Instructions for the task
Return the exact lines spanning from the line with "Pass-through grants: Report" through the last line of the entries, boundaries included, and no others.

Extracted data entries
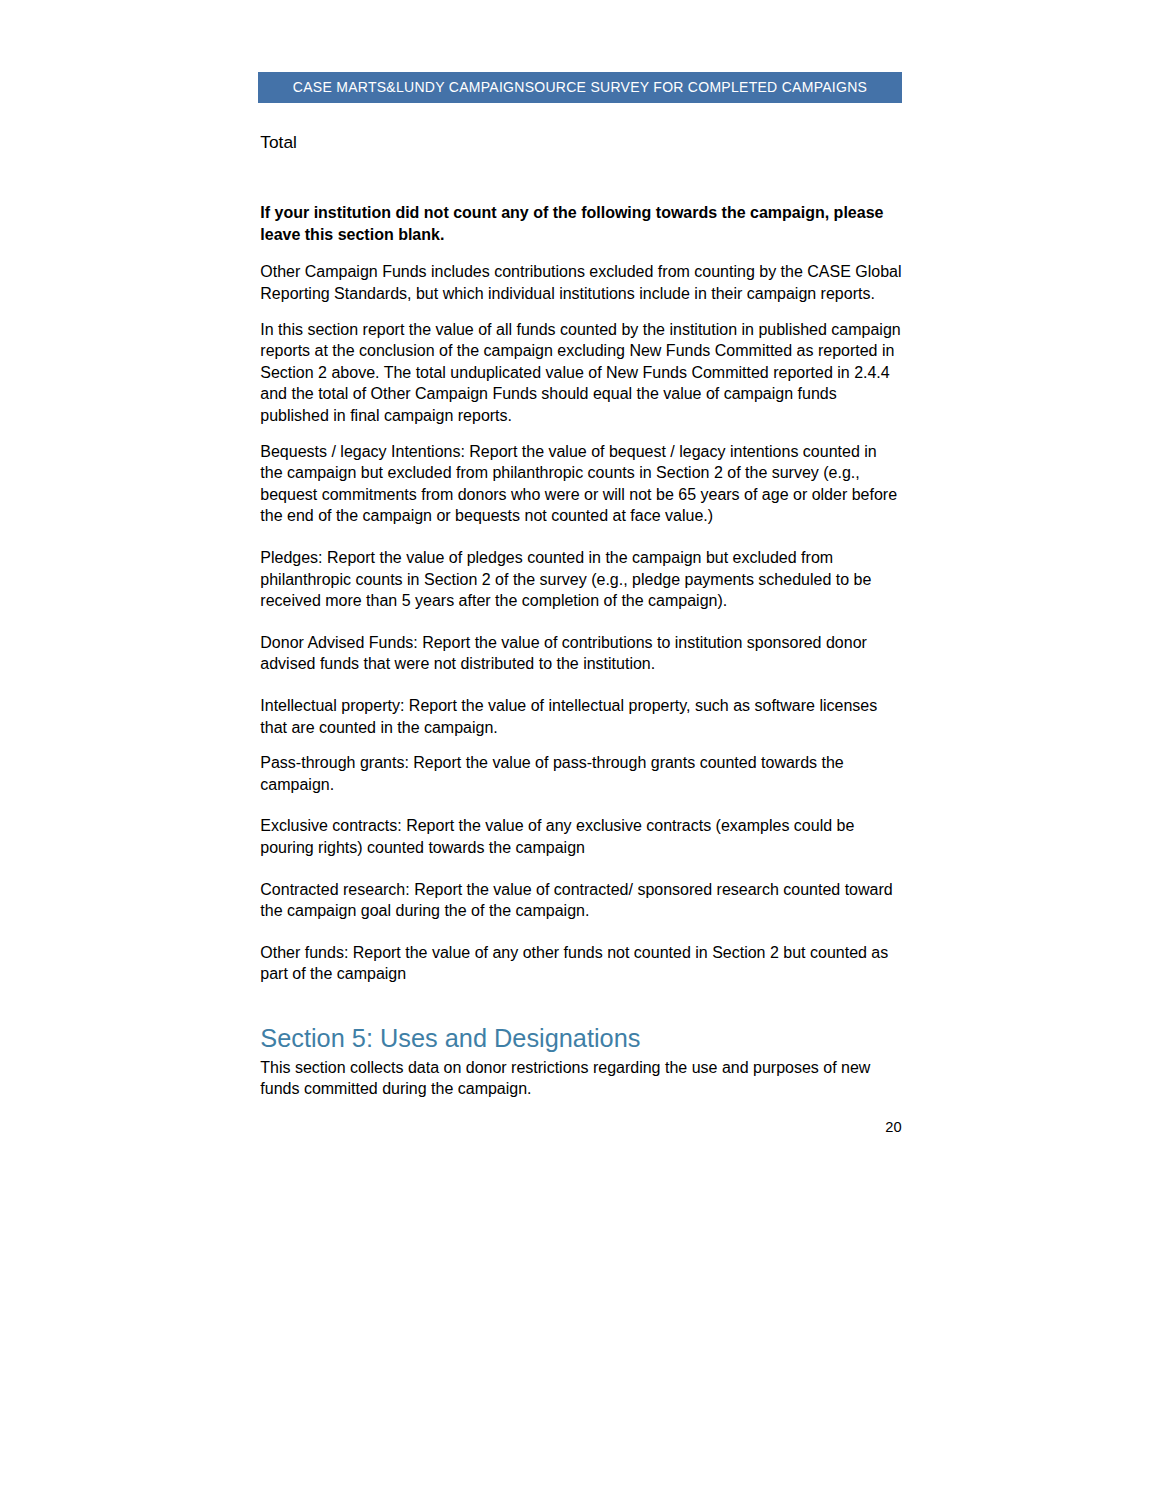CASE MARTS&LUNDY CAMPAIGNSOURCE SURVEY FOR COMPLETED CAMPAIGNS
Total
If your institution did not count any of the following towards the campaign, please leave this section blank.
Other Campaign Funds includes contributions excluded from counting by the CASE Global Reporting Standards, but which individual institutions include in their campaign reports.
In this section report the value of all funds counted by the institution in published campaign reports at the conclusion of the campaign excluding New Funds Committed as reported in Section 2 above. The total unduplicated value of New Funds Committed reported in 2.4.4 and the total of Other Campaign Funds should equal the value of campaign funds published in final campaign reports.
Bequests / legacy Intentions: Report the value of bequest / legacy intentions counted in the campaign but excluded from philanthropic counts in Section 2 of the survey (e.g., bequest commitments from donors who were or will not be 65 years of age or older before the end of the campaign or bequests not counted at face value.)
Pledges: Report the value of pledges counted in the campaign but excluded from philanthropic counts in Section 2 of the survey (e.g., pledge payments scheduled to be received more than 5 years after the completion of the campaign).
Donor Advised Funds: Report the value of contributions to institution sponsored donor advised funds that were not distributed to the institution.
Intellectual property: Report the value of intellectual property, such as software licenses that are counted in the campaign.
Pass-through grants: Report the value of pass-through grants counted towards the campaign.
Exclusive contracts: Report the value of any exclusive contracts (examples could be pouring rights) counted towards the campaign
Contracted research: Report the value of contracted/ sponsored research counted toward the campaign goal during the of the campaign.
Other funds: Report the value of any other funds not counted in Section 2 but counted as part of the campaign
Section 5: Uses and Designations
This section collects data on donor restrictions regarding the use and purposes of new funds committed during the campaign.
20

Solution to this task
Pass-through grants: Report the value of pass-through grants counted towards the campaign.
Exclusive contracts: Report the value of any exclusive contracts (examples could be pouring rights) counted towards the campaign
Contracted research: Report the value of contracted/ sponsored research counted toward the campaign goal during the of the campaign.
Other funds: Report the value of any other funds not counted in Section 2 but counted as part of the campaign
Section 5: Uses and Designations
This section collects data on donor restrictions regarding the use and purposes of new funds committed during the campaign.
20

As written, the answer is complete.